Türk edebiyatı, Türk dilinin yayıldığı sahaların hangisinde ve hangi zamanda ifadesi, vezni, şekilleri, motifleri, duyuş tarz ve zevkleriyle bu edebiyatı nasıl be­nimsedi? Kendi geleneklerine uymayan bu edebiyata nasıl adapte oldu? Fars edebî kültürünü almış Türk münevveri başlangıçta hemen Türkçe mısralarla onu denemeye çalıştı mı? Türk edebi­yatı tarihi, bu geçiş ve klasik İran şiiriy­le temas ve deneme devresinin ilk vesi­ka ve mahsullerinden mahrum bulun­maktadır. Ancak ortada bilinen bir şey varsa o da XI-XIII. asırlar arasında kla­sik İran şiirine heveslenen Türk asıllı şa­irlerin İranlı şairler gibi eserlerini Fars­ça yazdıklarıdır. Nasıl Fârâbî, İbn Sînâ gibi Türk asıllı âlimler eserlerinde Arapçayı ilim dili kabul etmişlerse bu çağın şairleri de başlangıçta Farsçayı edebî dil olarak benimsemişlerdir. Yabancı kül­türlerin canlı olduğu ve Farsça konuşan halkın çoğunluğu teşkil ettiği sahalarda siyasî hâkimiyet kurmuş Türk hanedan saraylarında edebî dil Farsça idi. Sâmânoğulları'nı takip eden Gazneliler, Büyük Selçuklular ve Hârizmşahlar zamanında saray Fars dili ve edebiyatının âdeta bir atölyesi halindeydi. Hangi milliyetten olursa olsun Farsça yazan ve söyleyen şairler bu saray çevresinde geniş bir tak­dir ve himaye görmekteydi. Sultan Melik-şah'tan (ö. 1092) itibaren Selçuklu Sara­yı Farsça söyleyen bir kısmı Türk asıllı şairlerin ocağı olmuş, sarayı dolduran kasideciler yanında bizzat Melikşah, Sul­tan Sencer'in yeğeni Celâleddin b. Süley­man Selçukî. Toganşah b. Alparslan. Kılıçarslan b. İbrahim, Irak Selçuklu Hüküm­darı Sultan Tuğrul gibi hanedan men­suplarından başka Hârizmşahlardan At­sız, Tökiş, onun oğulları Alâeddin Muhammed ile Tâceddin Ali Şah, ayrıca Mer-gınân Meliki Yabgu da Fars diliyle şiir­ler yazmışlardır. Bü­tün Selçuklu ailesinin şiire düşkün oldu­ğunu kaydeden Nizâmî-i Arûzî, hele Al­parslan'ın oğlu Toganşah'ın şiir ve şairle­re alâkasını büyük bir övgü ile belirtmek­tedir. İran dili ve edebiyatının hâkim bulun­duğu bu ortamda Türkçe, klasik şiirin dili olabilmek için gerekli teşvik ve şart­ları henüz bulamamıştı.

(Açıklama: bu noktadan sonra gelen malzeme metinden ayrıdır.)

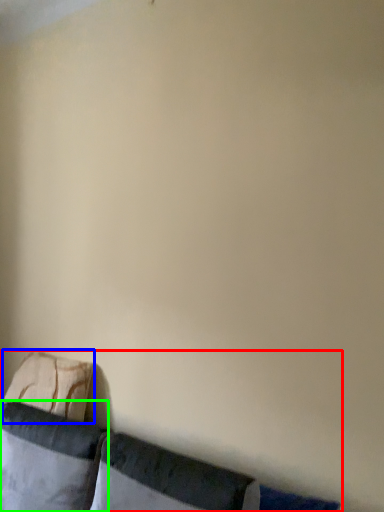
Question: Estimate the real-world distances between objects in this image. Which object is closer to furniture (highlighted by a red box), pillow (highlighted by a blue box) or pillow (highlighted by a green box)?

Choices:
 (A) pillow
 (B) pillow

Answer: (B)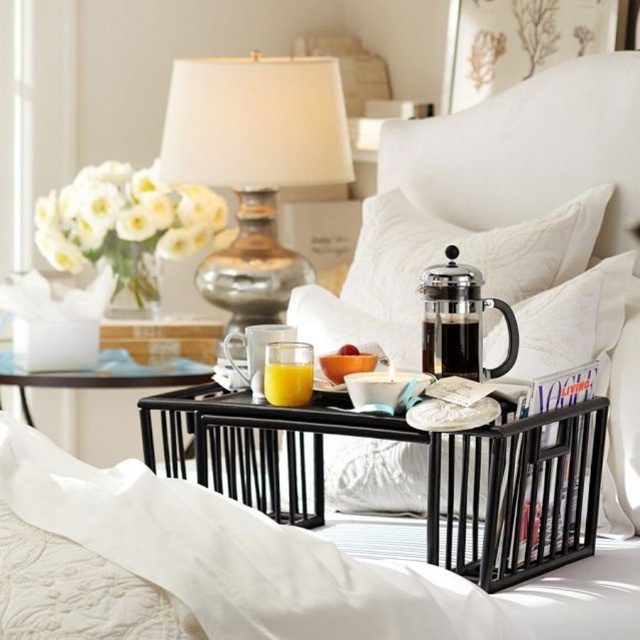
Question: Can you confirm if translucent glass at center is positioned below smooth orange bowl at center?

İslâmî Türk edebiyatı teşekkül devre­sinde bölgelere göre farklı bir seyir ta­kip etmiştir. Fars kültür havzası içinde veya yakınındaki Türk siyasî hâkimiyet sahalarında Türk münevverleri arasın­da edebî faaliyet önce Farsça ile başla­mış. Türkçeye geçişte çok gecikilmiştir. Nüfusu yoğun şekilde Türk olan ve hal­kın konuşma dilinin Türkçe olduğu da­ha doğudaki hâkimiyet bölgelerinde ise İslâmî Türk edebiyatı Türk diliyle mah­sullerini daha erkenden vermeye başla­mıştır. Karahanlılar ülkesinde Şark Türkçesi 1070'te Kutadgu Bilig'i verir, Dîvâ­nü lügati't-Türk'te saf bir dille ve aruz vezniyle mısralar yer alır; bunları az bir zaman farkı ile XII. asra doğru Atebe-tü'l-hakâyık takip eder. XII. asırda yi­ne Şark Türkçesinde klasik edebiyatın başlıca nazım şekillerinden biri olan rubâî varlığını hissettirirken Mâverâünnehir'den İran'a uzanan bölgede hep Fars­ça ile görülen edebî faaliyet henüz Türk­çe bir esere ulaşamaz. Bugün İslâmî Türk edebiyatının en eski mahsulü sayılan Ku­tadgu Bilig ve Atebetü'l-hakâyık aruz­la yazılmalarına, taşıdıkları Arapça ve Farsça kelimelere, İslâmî kültürden gel­me çeşitli unsurlara rağmen divan şiiri­nin mayasını teşkil eden klasik İran şiiri­nin belirgin akislerini göstermezler. Ku­tadgu Bilig'de, eserin kendisine ithaf edildiği Kâşgar Hükümdarı Tavgaç Uluğ Buğra Han için, Arap edebiyatından Fars şiirine adapte edilmiş kaside geleneği­ne uygun şekilde ve eserin esas nazım şekli olan mesnevi tarzında yazılmış met­hiyenin teşbîb (nesîb) parçasındaki tabi­at tasvirinde, methiyede teşbîbe yer ve­rilmesi dışında asıl İran kasideleriyle her­hangi bir benzerlik bulunmadığı gibi kla­sik Fars şiirindeki unsur ve motiflerin kullanıldığını gösterecek bir taraf da yok­tur. Hatta nazım şekli bakımından bile tam bir benzerlikten söz edilemez. Bü­tünüyle mesnevi şeklinde yazılmış ol­makla beraber nazım örgüsünde millî nazım geleneğinden gelen dörtlüklerin 173 defa yer alması, hele Atebetü'l-hakayık'ın baştan sona kadar bu dörtlük­lerle yazılması, henüz klasik İran şiirinin nüfuz dairesine tam girilmemiş olduğu­nun ayrıca bir delilidir. Bundan başka Kutadgu Bilig'de mesnevi tarzı kafiyeleniş sisteminin de Dîvânü lugâti't-Türk'teki şiir parçalarında görüldüğü üzere Türk nazmının kendi gelenekle­rinde mevcut bulunduğu gözden uzak tutulmamalıdır.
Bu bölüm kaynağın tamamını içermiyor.